Not every Fiori bought into this scheme. There were the rare few, like Tevach, who secretly loathed the torture. But there were also the ones, and they were not so few, who relished it. As for the starving masses, they simply did what they were told, as Catholics fasted. The Fiore were very tough. Wallick was tough also. He had lasted thirty years.
My Lord rubbed his lips with a finger as he looked at his enemy.
That portly, pious little Jew, what did he know about suffering? Yosef Kobinski, he understood, he alone, who had known the greatest goodness, the greatest sweetness, and lost it; who had experienced firsthand the depredations and mockery of life that was the Nazi regime; who had then come to know intimately this hell that God created for His beloved creatures. He’d understood God as deeply as perhaps any man had ever understood Him, had seen His face more clearly and more horribly, too, in the kabbalistic way: the black head and the white, the long black locks of hair and the white, evil and good, two heads on one body, destruction and creation. Two faces—and he’d shaken his fist in both of them.

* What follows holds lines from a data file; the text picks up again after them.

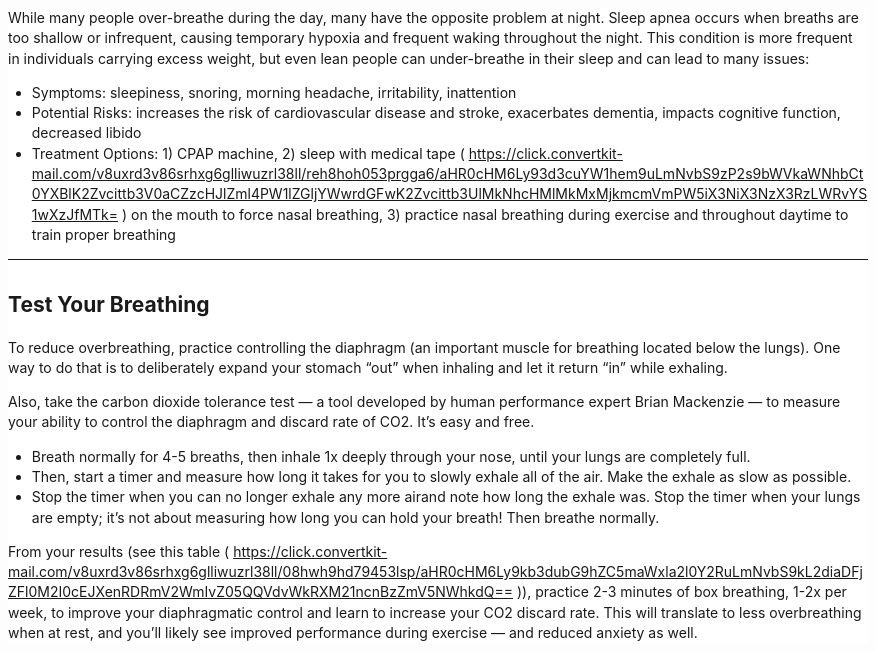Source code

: While many people over-breathe during the day, many have the
opposite problem at night. Sleep apnea occurs when breaths are
too shallow or infrequent, causing temporary hypoxia and frequent
waking throughout the night. This condition is more frequent in
individuals carrying excess weight, but even lean people can
under-breathe in their sleep and can lead to many issues:

* Symptoms: sleepiness, snoring, morning headache, irritability,
inattention
* Potential Risks: increases the risk of cardiovascular disease
and stroke, exacerbates dementia, impacts cognitive function,
decreased libido
* Treatment Options: 1) CPAP machine, 2) sleep with medical tape
(
https://click.convertkit-mail.com/v8uxrd3v86srhxg6glliwuzrl38ll/reh8hoh053prgga6/aHR0cHM6Ly93d3cuYW1hem9uLmNvbS9zP2s9bWVkaWNhbCt0YXBlK2Zvcittb3V0aCZzcHJlZml4PW1lZGljYWwrdGFwK2Zvcittb3UlMkNhcHMlMkMxMjkmcmVmPW5iX3NiX3NzX3RzLWRvYS1wXzJfMTk=
) on the mouth to force nasal breathing, 3) practice nasal
breathing during exercise and throughout daytime to train proper
breathing

-------------------
Test Your Breathing
-------------------

To reduce overbreathing, practice controlling the diaphragm (an
important muscle for breathing located below the lungs). One way
to do that is to deliberately expand your stomach “out” when
inhaling and let it return “in” while exhaling.

Also, take the carbon dioxide tolerance test — a tool developed
by human performance expert Brian Mackenzie — to measure your
ability to control the diaphragm and discard rate of CO2. It’s
easy and free.

* Breath normally for 4-5 breaths, then inhale 1x deeply through
your nose, until your lungs are completely full.
* Then, start a timer and measure how long it takes for you to
slowly exhale all of the air. Make the exhale as slow as
possible.
* Stop the timer when you can no longer exhale any more airand
note how long the exhale was. Stop the timer when your lungs are
empty; it’s not about measuring how long you can hold your
breath! Then breathe normally.

From your results (see this table (
https://click.convertkit-mail.com/v8uxrd3v86srhxg6glliwuzrl38ll/08hwh9hd79453lsp/aHR0cHM6Ly9kb3dubG9hZC5maWxla2l0Y2RuLmNvbS9kL2diaDFjZFl0M2I0cEJXenRDRmV2WmIvZ05QQVdvWkRXM21ncnBzZmV5NWhkdQ==
)), practice 2-3 minutes of box breathing, 1-2x per week, to
improve your diaphragmatic control and learn to increase your CO2
discard rate. This will translate to less overbreathing when at
rest, and you’ll likely see improved performance during exercise
— and reduced anxiety as well.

His old companion licked his lips and tried to speak. My Lord leaned forward, waiting, watching the painful struggle.
“Bitte,” Wallick said, after much effort. Please.
My Lord sat back drolly. Wallick never had been very original.
“Leave me, Tevach,” My Lord said.
After Tevach shuffled out, My Lord began to recite Wallick’s crimes. The German tongue was an appropriate language for the recitation, appropriately harsh and literal. He spoke softly and calmly, as he always did: This is what you did to my son.
In 1941, the villagers had come to him, and they’d said, “The old rebbe is dead; it’s up to you now. Tell us what to do about these Germans? What should we think? Should we run away or stay put?”
And from the vast wisdom of his learning Kobinski had answered, “Things only get so bad before they get better,” and, “The pendulum always swings the other way.”